Where is the longest wait for a bus?

We calculated headways, which gives us a sense of service frequencies at the route level. What does this look like at the stop level? What stops receive the most service and what stops receive the least? What stops experience the longest waits between buses? By calculating some simple summary statistics, we can figure that out. Then, we’ll use those to make some maps.

library(gtfstools)
library(tidyverse)
library(sf)

Adding new grouping variables

We’ll start by removing grouping from the headways table we created on the last page.

headways_fil <- ungroup(headways_fil)

Next, we group by stop_id, since that is now the scale of the data we are interested in (as opposed to routes and patterns in the case of headways). To get the mean wait time at each stop, we just summarise each stop_id by the mean of the headway column. Incredibly, we can do this pretty sizable calculation, that summarizes thousands of rows of data into a few hundred, in a very small code block, thanks to the power of magrittr’s %>%.

stop_waits <- headways_fil %>% ##calling the headways table
              group_by(stop_id) %>% ##grouping by stop_id
              summarise(mean_wait = mean(headway_m, na.rm = TRUE))

Making it spatial

The stops table of a GTFS has longitude and latitude information that we can join to our new table of mean waits.

#storing the names of the lat-long colummns as a character vector
coordinates = c("stop_lon", "stop_lat")

#joining our table of mean waits to the stops table from the gtfs
stop_join <- inner_join(stop_waits, gtfs_fil$stops) 
Joining with `by = join_by(stop_id)`
#make it spatial
stop_join <- st_as_sf(stop_join, coords = coordinates, crs = 4326)

Mapping bus stop wait times

Now let’s make a quick map using ggplot.

ggplot(stop_join) +
  geom_sf(aes(color = mean_wait), size = 1.5) +
  scale_colour_distiller(palette = "YlGnBu", direction = 1)

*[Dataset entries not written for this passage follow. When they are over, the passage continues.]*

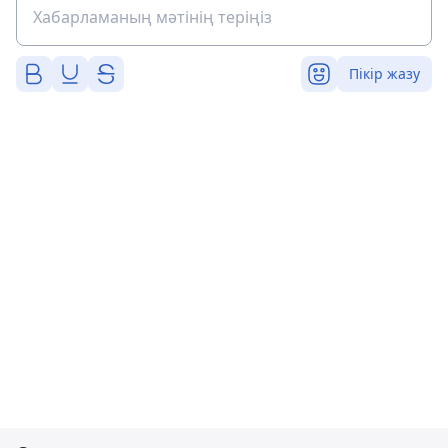
Пікір жазу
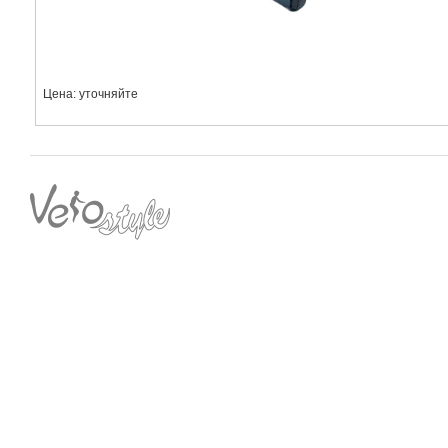
Цена: уточняйте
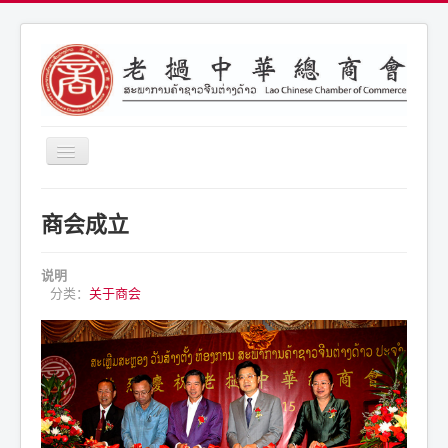
导
航
开
商会简介
关
商会成立
商会通告
商会活动
说明
分类：
关于商会
联系我们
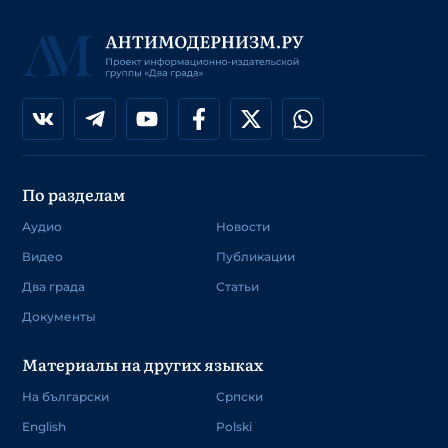
По разделам
Аудио
Новости
Видео
Публикации
Два града
Статьи
Документы
Материалы на других языках
На български
Српски
English
Polski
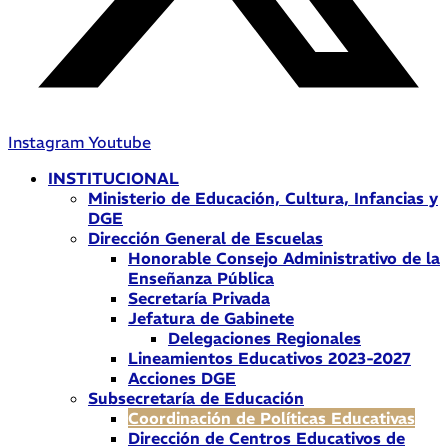
Instagram
Youtube
INSTITUCIONAL
Ministerio de Educación, Cultura, Infancias y
DGE
Dirección General de Escuelas
Honorable Consejo Administrativo de la
Enseñanza Pública
Secretaría Privada
Jefatura de Gabinete
Delegaciones Regionales
Lineamientos Educativos 2023-2027
Acciones DGE
Subsecretaría de Educación
Coordinación de Políticas Educativas
Dirección de Centros Educativos de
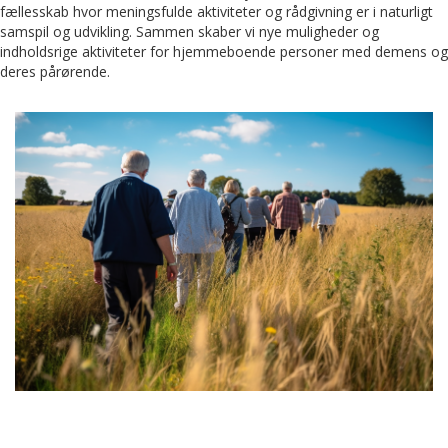
fællesskab hvor meningsfulde aktiviteter og rådgivning er i naturligt
samspil og udvikling. Sammen skaber vi nye muligheder og
indholdsrige aktiviteter for hjemmeboende personer med demens og
deres pårørende.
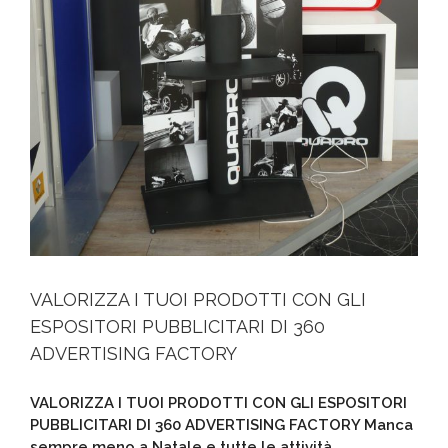
VALORIZZA I TUOI PRODOTTI CON GLI
ESPOSITORI PUBBLICITARI DI 360
ADVERTISING FACTORY
VALORIZZA I TUOI PRODOTTI CON GLI ESPOSITORI
PUBBLICITARI DI 360 ADVERTISING FACTORY Manca
sempre meno a Natale e tutte le attività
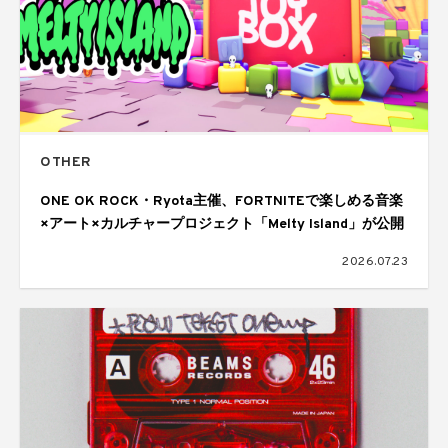
OTHER
ONE OK ROCK・Ryota主催、FORTNITEで楽しめる音楽
×アート×カルチャープロジェクト「Melty Island」が公開
2026.07.23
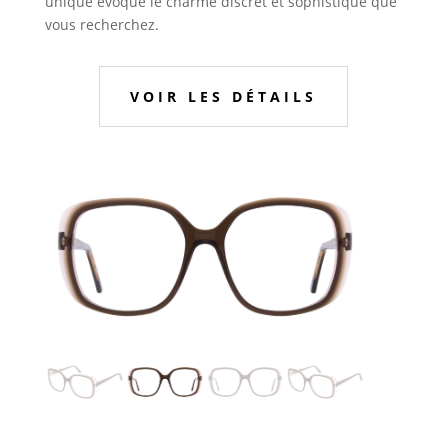
unique évoque le charme discret et sophistiqué que
vous recherchez.
VOIR LES DÉTAILS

This confirms what we might have already guessed: the shortest wait times appear to be in the core of the service area, Baltimore’s downtown. But where are the longest waits?

library(mapview)
#grab 25 longest waits
top_25 <- stop_join %>%
  slice_max(mean_wait, n = 25) 

mapview(top_25)

It looks like the top 25 stops based on wait time are in the inner suburbs to Baltimore’s northwest, an area of Northwest Anne Arundel County, and one lonely stop in Dundalk. It might be worth further investigating service at these stops. For example, how many bus trips do they receive per day? If it’s less than a dozen, that could account for the long waits and perhaps we may exclude them from future analyses.